Produk Ekspresi Seni

Produk Ekspresi Seni

oleh Agus Mulyadi Utomo

        Benda-benda kriya seni yang dibuat untuk tujuan yang murni bernilai ungkap termasuk sebagai “seni murni” atau fine art, yang lazim disebut sebagai “ seni ekspresi” karena identitas dan emosi penciptaannya menonjol serta tidak mengulang-ulang (tidak digandakan secara massal) yang dibuat oleh individu atau pribadi yang bebas tidak terikat (merdeka). Karya jenis ini melayani kebutuhan atau kehidupan jiwa seperti adanya suasana hati atau batin atau perasaan, hasrat  dan ekspresi atau ungkapan serta emosi, secara sadar atau tidak merupakan perwujudan nilai-nilai tertentu dari kehidupan manusia itu sendiri.  Bisa dikatakan ini sebagai “seni bebas”  yang pembuatannya tidak terikat oleh kegunaan  atau fungsi pakai tertentu, tetapi muncul sebagai karya itu sendiri. 
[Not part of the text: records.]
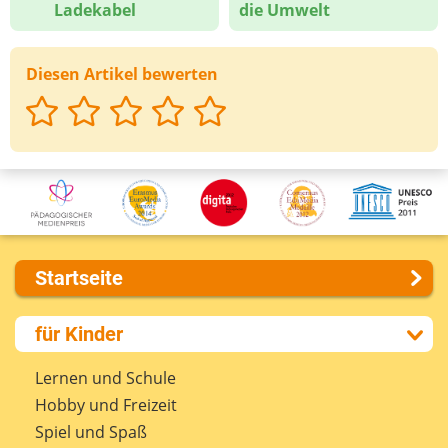
Ladekabel
die Umwelt
Diesen Artikel bewerten
Startseite
Über uns
für Kinder
Presse
Kontakt
Lernen und Schule
Impressum
Hobby und Freizeit
Internet-ABC Sitemap
Spiel und Spaß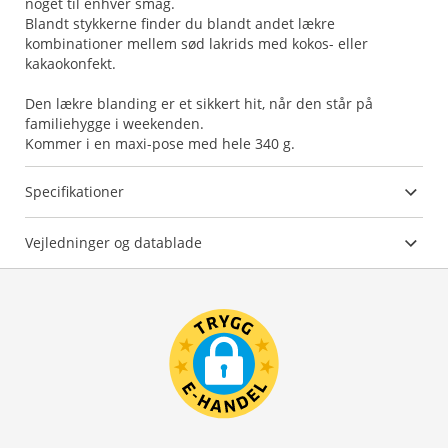
noget til enhver smag.
Blandt stykkerne finder du blandt andet lækre
kombinationer mellem sød lakrids med kokos- eller
kakaokonfekt.
Den lækre blanding er et sikkert hit, når den står på
familiehygge i weekenden.
Kommer i en maxi-pose med hele 340 g.
Specifikationer
Vejledninger og datablade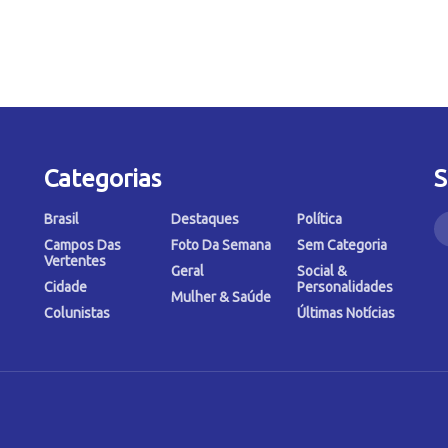
Categorias
S
Brasil
Destaques
Política
Campos Das
Foto Da Semana
Sem Categoria
Vertentes
Geral
Social &
Cidade
Personalidades
Mulher & Saúde
Colunistas
Últimas Notícias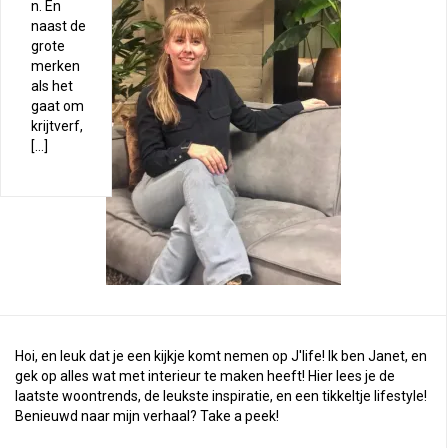
n. En
naast de
grote
merken
als het
gaat om
krijtverf,
[…]
Hoi, en leuk dat je een kijkje komt nemen op J'life! Ik ben Janet, en
gek op alles wat met interieur te maken heeft! Hier lees je de
laatste woontrends, de leukste inspiratie, en een tikkeltje lifestyle!
Benieuwd naar mijn verhaal?
Take a peek
!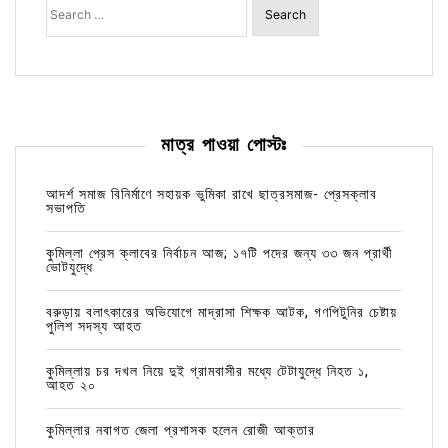
for:
মাত্র পাওয়া পোস্টঃ
আদর্শ সমাজ বিনির্মাণে সহায়ক ভুমিকা রাখে ছাত্রসমাজ- প্রেসক্লাব
সভাপতি
কুমিল্লা প্রেস ক্লাবের নির্বাচন আজ; ১৭টি পদের জন্য ৩৩ জন প্রার্থী
ভোটযুদ্ধে
বরুড়ায় বলাৎকারের অভিযোগে মাদ্রাসা শিক্ষক আটক, গণপিটুনির চেষ্টায়
পুলিশ সদস্য আহত
কুমিল্লায় চর দখল নিয়ে দুই গ্রামবাসীর মধ্যে টেটাযুদ্ধে নিহত ১,
আহত ২০
কুমিল্লার নবাগত জেলা প্রশাসক হলেন রোজী আক্তার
       Pencetus gaya ini, seperti L’art pour l’art  atau “seni untuk seni”  adalah seorang Perancis yang bernama Thephile Gautier (Lionella Venturi, 1964:237-266). Gautier bereaksi terhadap keadaan zamannya, dimana seni dimanfaatkan  untuk tujuan dan tendensi politik, komersial materialistik maupun moralistik. Ia menginginkan agar seni “dimurrnikan”, dinikmati dan dihargai bukan karena alasan lain diluar seni itu sendiri. Demikian pula yang terjadi pada zaman LEKRA, dimana politik adalah sebagai panglima, maka seni harus mengabdi kepadanya. Seni yang “murni” harus bebas propaganda dan tendensi di luar seni. Demikian pula kehadiran “seni murni” dalam kriya, merupakan suatu perwujudan yang original dan mengandung kejujuran emosional secara individual, berdiri sendiri, secara khusus bereksistensi mandiri, merupakan proyeksi preferensi, apresiasi dan kesadaran akan nilai-nilai kehidupan dan kepribadian, baik secara rasional maupun irasional (intuitif).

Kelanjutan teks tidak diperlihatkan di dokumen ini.